André Gunthert précise à juste titre que si beaucoup se sont intéressés au début du 19ème siècle ou avant à la photo-sensibilité et à la photographie dont probablement Arago dès 1810 même s’il n’en existe aucune preuve tangible aujourd’hui. Ainsi, l’intérêt majeur de la découverte de Hercule Florence par Boris Kossoy est d’en apporter des preuves écrites et documentées.

Le livre de Kossoy a été publié pour la première fois en portugais en 1976 au Brésil.

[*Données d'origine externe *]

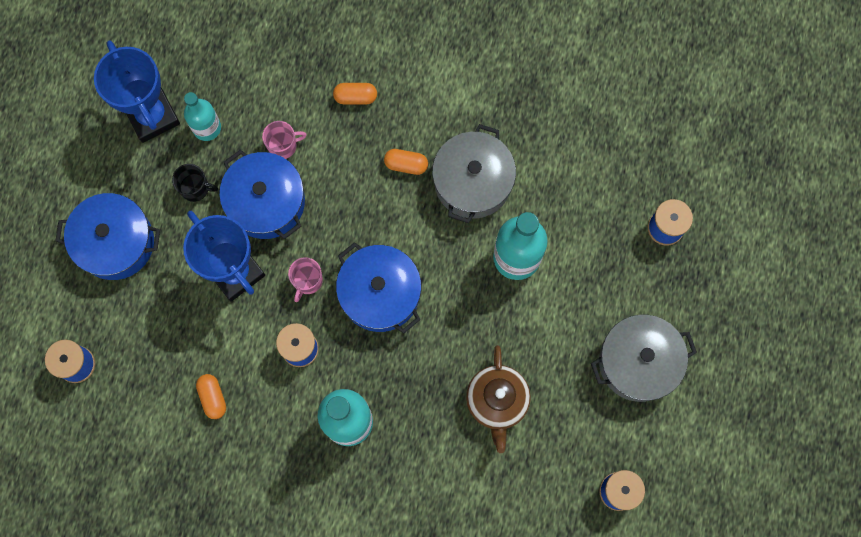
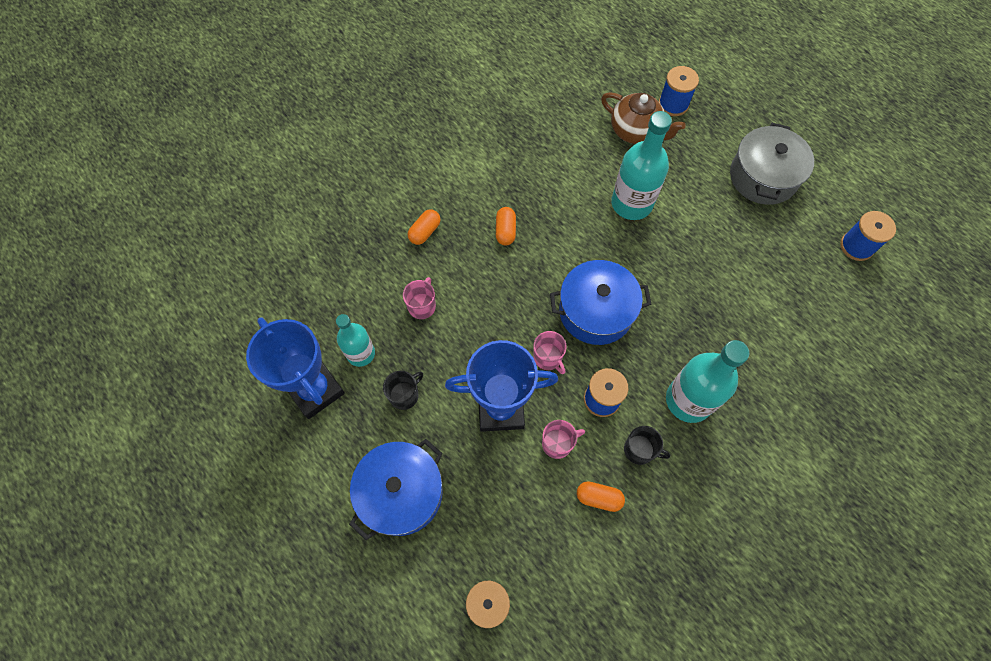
camera: 55 degrees left, 10 degrees down
(152, 116) = (315, 390): blue trophy -> blue trophy turned 45 degrees clockwise
(237, 337) = (558, 443): none -> pink mug
(266, 202) = (459, 347): blue pot -> none
(275, 406) = (639, 450): none -> black mug
(406, 164) = (505, 231): orange capsule -> orange capsule turned 45 degrees counterclockwise
(472, 182) = (552, 196): grey pot -> none
(497, 401) = (738, 283): brown teapot -> brown teapot (636, 131)

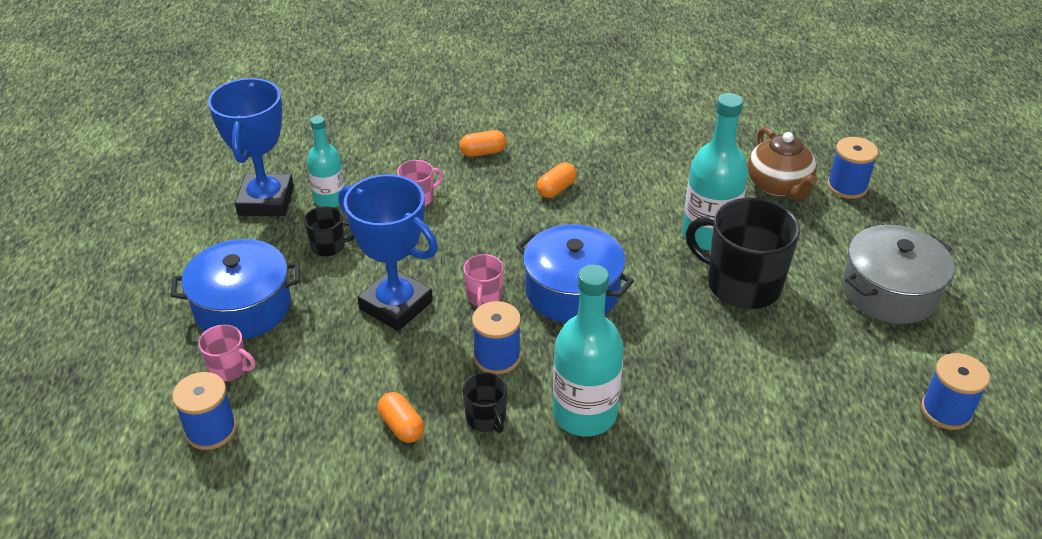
camera: 40 degrees right, 25 degrees down
(558, 443) = (415, 362): pink mug -> pink mug (229, 368)
(684, 231) = (741, 284): none -> black mug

Concomitamment à une exposition des œuvres de Florence qui a lieu en ce moment à Monaco, la traduction française est enfin disponible.

Ainsi, alors que l’histoire officielle de l’invention de la photographie est encore source de disputes picrocholines entre français et anglais, l’irruption de Florence dans le paysage vient bousculer nos certitudes quelque peu ethnocentrées.  Cette irruption permet aussi de poursuivre encore l’écriture de l’histoire de la photographie. Il ne saurait bien sur ici être question d’une quelconque recherche d’origine « pure » et sans doute vaine de la photographie mais simplement d’en permettre une historiographie plus juste, contradictoire et étayée.

Cependant, pour les plus chauvins parmi nous ou amateurs de controverses, le débat n’est que naissant entre monégasques et français afin de s’attribuer la paternité de cette lointaine et isolée invention.